#### [Work task]
From the entries below, transcribe exactly the lines between the line holding "Table 1. Comparison" and the line holding "Table 3. Calibration", inclusive; skip all other lines.

[[ Input data, beginning ]]

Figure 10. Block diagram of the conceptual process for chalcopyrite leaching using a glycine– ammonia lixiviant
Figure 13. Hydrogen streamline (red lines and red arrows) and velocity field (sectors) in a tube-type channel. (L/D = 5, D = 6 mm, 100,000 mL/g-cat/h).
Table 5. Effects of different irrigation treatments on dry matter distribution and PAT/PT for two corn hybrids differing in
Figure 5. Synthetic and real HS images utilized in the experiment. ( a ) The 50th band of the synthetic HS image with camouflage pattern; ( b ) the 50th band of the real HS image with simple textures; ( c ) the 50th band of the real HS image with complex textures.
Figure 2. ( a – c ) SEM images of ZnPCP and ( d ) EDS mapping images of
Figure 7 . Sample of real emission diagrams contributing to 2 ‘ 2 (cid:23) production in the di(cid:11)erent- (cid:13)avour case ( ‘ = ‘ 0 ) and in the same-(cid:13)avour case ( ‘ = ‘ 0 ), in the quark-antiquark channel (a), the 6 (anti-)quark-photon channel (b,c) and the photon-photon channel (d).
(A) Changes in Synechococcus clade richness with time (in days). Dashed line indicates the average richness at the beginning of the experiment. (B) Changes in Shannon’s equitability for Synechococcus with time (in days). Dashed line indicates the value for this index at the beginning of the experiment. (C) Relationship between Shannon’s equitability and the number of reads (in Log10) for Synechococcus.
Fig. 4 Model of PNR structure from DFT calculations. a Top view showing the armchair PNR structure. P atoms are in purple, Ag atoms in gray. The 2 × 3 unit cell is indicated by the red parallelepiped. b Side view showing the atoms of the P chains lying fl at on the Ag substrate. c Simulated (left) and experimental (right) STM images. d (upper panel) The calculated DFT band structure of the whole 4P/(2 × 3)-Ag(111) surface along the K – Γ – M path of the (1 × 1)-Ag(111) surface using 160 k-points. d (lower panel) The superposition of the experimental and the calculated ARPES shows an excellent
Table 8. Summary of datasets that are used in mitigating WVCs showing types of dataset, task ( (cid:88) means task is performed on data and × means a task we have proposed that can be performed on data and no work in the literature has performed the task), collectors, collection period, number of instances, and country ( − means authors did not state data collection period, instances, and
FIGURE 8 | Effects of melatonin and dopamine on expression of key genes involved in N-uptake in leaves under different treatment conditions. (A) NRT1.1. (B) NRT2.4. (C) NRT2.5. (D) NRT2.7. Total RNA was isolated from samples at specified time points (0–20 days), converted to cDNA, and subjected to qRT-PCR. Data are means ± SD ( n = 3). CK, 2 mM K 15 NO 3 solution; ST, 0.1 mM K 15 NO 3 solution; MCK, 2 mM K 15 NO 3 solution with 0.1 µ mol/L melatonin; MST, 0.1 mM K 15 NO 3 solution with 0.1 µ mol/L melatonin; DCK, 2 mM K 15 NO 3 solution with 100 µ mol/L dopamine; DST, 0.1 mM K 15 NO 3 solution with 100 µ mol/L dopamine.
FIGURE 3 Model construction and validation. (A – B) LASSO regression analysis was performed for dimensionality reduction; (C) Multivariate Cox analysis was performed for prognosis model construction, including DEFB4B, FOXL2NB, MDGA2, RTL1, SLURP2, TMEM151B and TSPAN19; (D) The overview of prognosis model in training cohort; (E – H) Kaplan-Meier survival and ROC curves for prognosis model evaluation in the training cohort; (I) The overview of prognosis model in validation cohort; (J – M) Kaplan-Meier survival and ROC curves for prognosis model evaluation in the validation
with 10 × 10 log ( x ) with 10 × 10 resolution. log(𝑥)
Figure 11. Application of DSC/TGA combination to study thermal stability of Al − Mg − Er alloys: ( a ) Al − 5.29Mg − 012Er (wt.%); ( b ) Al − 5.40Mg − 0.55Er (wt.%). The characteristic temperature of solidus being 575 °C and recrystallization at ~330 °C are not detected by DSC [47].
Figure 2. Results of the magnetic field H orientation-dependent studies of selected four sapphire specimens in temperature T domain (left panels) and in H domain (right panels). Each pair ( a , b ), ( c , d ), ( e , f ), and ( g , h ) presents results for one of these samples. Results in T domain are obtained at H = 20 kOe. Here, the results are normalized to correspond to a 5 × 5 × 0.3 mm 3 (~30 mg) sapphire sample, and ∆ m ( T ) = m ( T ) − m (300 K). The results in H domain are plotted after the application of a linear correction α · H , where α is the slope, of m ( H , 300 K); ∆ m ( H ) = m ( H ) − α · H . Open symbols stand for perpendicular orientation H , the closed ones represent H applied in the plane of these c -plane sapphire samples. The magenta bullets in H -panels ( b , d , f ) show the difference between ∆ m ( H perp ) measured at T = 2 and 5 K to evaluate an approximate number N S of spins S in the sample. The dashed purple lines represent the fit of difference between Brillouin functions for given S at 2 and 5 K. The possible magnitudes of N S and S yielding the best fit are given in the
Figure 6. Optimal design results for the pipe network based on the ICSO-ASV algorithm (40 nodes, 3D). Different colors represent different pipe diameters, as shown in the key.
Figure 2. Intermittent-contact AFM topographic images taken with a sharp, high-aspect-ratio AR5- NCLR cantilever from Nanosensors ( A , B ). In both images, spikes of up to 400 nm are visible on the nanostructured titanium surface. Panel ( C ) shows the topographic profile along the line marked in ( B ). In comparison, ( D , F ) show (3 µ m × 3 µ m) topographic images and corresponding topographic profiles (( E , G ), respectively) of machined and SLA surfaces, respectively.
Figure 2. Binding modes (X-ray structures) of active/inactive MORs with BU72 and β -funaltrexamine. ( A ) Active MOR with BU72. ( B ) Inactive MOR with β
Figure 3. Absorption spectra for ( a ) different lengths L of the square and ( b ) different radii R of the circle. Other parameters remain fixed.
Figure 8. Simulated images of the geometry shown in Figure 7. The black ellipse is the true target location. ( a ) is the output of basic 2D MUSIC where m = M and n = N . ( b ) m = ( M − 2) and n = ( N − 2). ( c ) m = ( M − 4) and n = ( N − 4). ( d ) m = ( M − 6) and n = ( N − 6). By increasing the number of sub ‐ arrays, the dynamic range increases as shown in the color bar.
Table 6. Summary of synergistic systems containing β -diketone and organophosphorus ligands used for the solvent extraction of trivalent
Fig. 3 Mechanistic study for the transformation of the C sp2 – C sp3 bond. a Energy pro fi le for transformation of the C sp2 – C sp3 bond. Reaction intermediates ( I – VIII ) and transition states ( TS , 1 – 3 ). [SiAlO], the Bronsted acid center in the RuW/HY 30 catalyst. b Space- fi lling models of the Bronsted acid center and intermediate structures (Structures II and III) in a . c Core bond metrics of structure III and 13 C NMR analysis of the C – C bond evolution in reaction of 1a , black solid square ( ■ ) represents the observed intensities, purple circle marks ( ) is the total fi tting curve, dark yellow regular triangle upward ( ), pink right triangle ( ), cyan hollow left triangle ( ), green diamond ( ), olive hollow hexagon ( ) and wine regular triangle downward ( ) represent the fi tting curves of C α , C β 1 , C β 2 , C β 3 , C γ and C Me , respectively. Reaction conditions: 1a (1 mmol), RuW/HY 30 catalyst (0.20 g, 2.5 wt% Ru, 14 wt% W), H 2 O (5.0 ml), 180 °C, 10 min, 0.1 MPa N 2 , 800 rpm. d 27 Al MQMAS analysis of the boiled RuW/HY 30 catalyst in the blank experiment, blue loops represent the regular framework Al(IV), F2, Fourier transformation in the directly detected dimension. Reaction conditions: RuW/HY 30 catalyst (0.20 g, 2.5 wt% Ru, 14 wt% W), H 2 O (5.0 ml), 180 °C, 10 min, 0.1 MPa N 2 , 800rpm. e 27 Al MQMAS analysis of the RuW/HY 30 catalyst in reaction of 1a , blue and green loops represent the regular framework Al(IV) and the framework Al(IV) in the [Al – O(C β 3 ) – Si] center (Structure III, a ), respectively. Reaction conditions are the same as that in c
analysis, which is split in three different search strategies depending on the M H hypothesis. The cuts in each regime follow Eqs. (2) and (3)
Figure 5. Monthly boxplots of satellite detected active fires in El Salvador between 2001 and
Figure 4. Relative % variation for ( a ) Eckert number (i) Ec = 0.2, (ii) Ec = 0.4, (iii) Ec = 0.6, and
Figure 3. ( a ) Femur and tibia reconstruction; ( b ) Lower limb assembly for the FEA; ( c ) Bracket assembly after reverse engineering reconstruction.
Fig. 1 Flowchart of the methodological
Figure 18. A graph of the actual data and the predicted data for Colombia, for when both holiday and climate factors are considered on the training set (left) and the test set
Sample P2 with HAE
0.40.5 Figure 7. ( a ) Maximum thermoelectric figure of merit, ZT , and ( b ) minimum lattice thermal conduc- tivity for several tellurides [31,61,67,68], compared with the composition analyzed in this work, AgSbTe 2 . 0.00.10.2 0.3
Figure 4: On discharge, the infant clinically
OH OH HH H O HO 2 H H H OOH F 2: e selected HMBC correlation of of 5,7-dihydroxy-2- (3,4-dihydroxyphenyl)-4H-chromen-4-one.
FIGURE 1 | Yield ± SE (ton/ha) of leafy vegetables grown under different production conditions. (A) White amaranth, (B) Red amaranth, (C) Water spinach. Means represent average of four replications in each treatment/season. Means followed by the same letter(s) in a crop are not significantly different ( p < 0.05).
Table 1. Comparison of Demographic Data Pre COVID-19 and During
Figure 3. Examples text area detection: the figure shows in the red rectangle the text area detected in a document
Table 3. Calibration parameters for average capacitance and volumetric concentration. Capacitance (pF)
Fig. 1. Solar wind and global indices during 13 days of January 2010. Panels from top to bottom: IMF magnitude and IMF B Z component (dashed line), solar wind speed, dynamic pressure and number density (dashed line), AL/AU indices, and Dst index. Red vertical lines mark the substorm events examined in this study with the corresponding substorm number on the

[[ Input data, end ]]

#### [Solved exercise]
Table 1. Comparison of Demographic Data Pre COVID-19 and During
Figure 3. Examples text area detection: the figure shows in the red rectangle the text area detected in a document
Table 3. Calibration parameters for average capacitance and volumetric concentration. Capacitance (pF)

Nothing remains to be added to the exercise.